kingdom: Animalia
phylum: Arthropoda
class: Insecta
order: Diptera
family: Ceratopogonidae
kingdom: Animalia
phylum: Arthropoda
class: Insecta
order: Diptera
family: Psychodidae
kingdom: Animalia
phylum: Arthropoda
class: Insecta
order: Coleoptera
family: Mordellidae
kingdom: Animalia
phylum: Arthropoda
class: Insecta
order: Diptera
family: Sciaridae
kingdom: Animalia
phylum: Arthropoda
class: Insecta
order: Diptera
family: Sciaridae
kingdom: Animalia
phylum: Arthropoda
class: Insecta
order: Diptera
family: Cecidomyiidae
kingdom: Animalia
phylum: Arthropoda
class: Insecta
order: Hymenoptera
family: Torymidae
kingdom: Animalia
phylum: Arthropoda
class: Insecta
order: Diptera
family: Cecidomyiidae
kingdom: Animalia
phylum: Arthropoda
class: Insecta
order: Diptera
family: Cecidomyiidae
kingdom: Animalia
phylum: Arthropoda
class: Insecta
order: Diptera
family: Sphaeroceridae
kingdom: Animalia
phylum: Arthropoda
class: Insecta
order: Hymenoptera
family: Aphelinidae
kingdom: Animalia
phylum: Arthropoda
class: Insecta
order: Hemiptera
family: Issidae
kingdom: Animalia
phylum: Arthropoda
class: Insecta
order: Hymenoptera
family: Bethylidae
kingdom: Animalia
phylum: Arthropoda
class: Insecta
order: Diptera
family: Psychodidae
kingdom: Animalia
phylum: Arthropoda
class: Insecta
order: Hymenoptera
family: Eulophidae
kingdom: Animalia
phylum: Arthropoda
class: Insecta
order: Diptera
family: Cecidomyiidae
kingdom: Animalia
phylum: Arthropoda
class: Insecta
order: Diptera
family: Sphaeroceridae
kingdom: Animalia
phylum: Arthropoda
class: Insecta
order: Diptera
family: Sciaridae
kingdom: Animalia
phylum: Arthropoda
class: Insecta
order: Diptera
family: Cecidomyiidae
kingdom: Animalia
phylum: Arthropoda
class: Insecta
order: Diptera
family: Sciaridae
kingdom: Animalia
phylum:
━━━━━━━━
*Exercise details*: Copy out every line of the records above, with no changes at all.

*Output below*:
kingdom: Animalia
phylum: Arthropoda
class: Insecta
order: Diptera
family: Ceratopogonidae
kingdom: Animalia
phylum: Arthropoda
class: Insecta
order: Diptera
family: Psychodidae
kingdom: Animalia
phylum: Arthropoda
class: Insecta
order: Coleoptera
family: Mordellidae
kingdom: Animalia
phylum: Arthropoda
class: Insecta
order: Diptera
family: Sciaridae
kingdom: Animalia
phylum: Arthropoda
class: Insecta
order: Diptera
family: Sciaridae
kingdom: Animalia
phylum: Arthropoda
class: Insecta
order: Diptera
family: Cecidomyiidae
kingdom: Animalia
phylum: Arthropoda
class: Insecta
order: Hymenoptera
family: Torymidae
kingdom: Animalia
phylum: Arthropoda
class: Insecta
order: Diptera
family: Cecidomyiidae
kingdom: Animalia
phylum: Arthropoda
class: Insecta
order: Diptera
family: Cecidomyiidae
kingdom: Animalia
phylum: Arthropoda
class: Insecta
order: Diptera
family: Sphaeroceridae
kingdom: Animalia
phylum: Arthropoda
class: Insecta
order: Hymenoptera
family: Aphelinidae
kingdom: Animalia
phylum: Arthropoda
class: Insecta
order: Hemiptera
family: Issidae
kingdom: Animalia
phylum: Arthropoda
class: Insecta
order: Hymenoptera
family: Bethylidae
kingdom: Animalia
phylum: Arthropoda
class: Insecta
order: Diptera
family: Psychodidae
kingdom: Animalia
phylum: Arthropoda
class: Insecta
order: Hymenoptera
family: Eulophidae
kingdom: Animalia
phylum: Arthropoda
class: Insecta
order: Diptera
family: Cecidomyiidae
kingdom: Animalia
phylum: Arthropoda
class: Insecta
order: Diptera
family: Sphaeroceridae
kingdom: Animalia
phylum: Arthropoda
class: Insecta
order: Diptera
family: Sciaridae
kingdom: Animalia
phylum: Arthropoda
class: Insecta
order: Diptera
family: Cecidomyiidae
kingdom: Animalia
phylum: Arthropoda
class: Insecta
order: Diptera
family: Sciaridae
kingdom: Animalia
phylum:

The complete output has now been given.